**Your goal:**
Copy the data below word for word, leaving out the pictures.

**Dataset excerpts:**
────────────────────
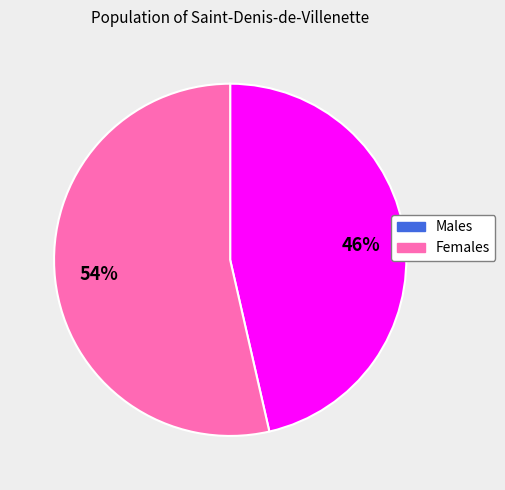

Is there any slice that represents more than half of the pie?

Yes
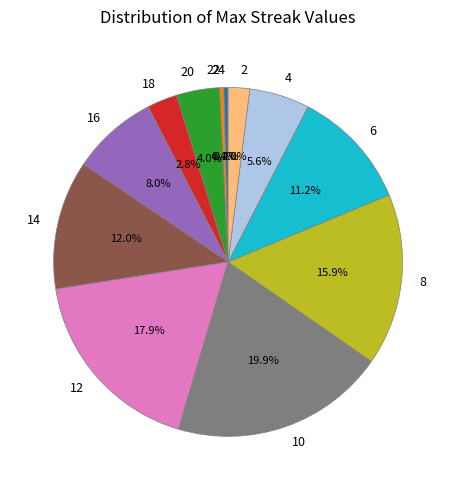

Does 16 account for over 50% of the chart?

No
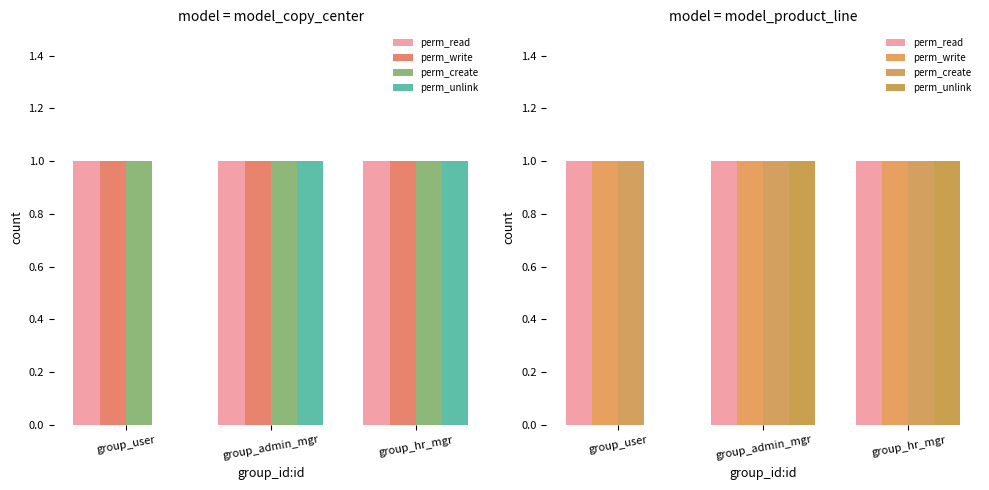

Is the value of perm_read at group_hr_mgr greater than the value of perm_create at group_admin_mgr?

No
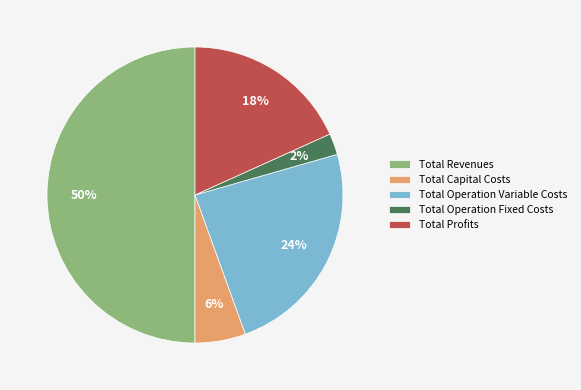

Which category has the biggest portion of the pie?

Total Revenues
────────────────────
**Exercise result:**
Is there any slice that represents more than half of the pie?

Yes

Does 16 account for over 50% of the chart?

No

Is the value of perm_read at group_hr_mgr greater than the value of perm_create at group_admin_mgr?

No

Which category has the biggest portion of the pie?

Total Revenues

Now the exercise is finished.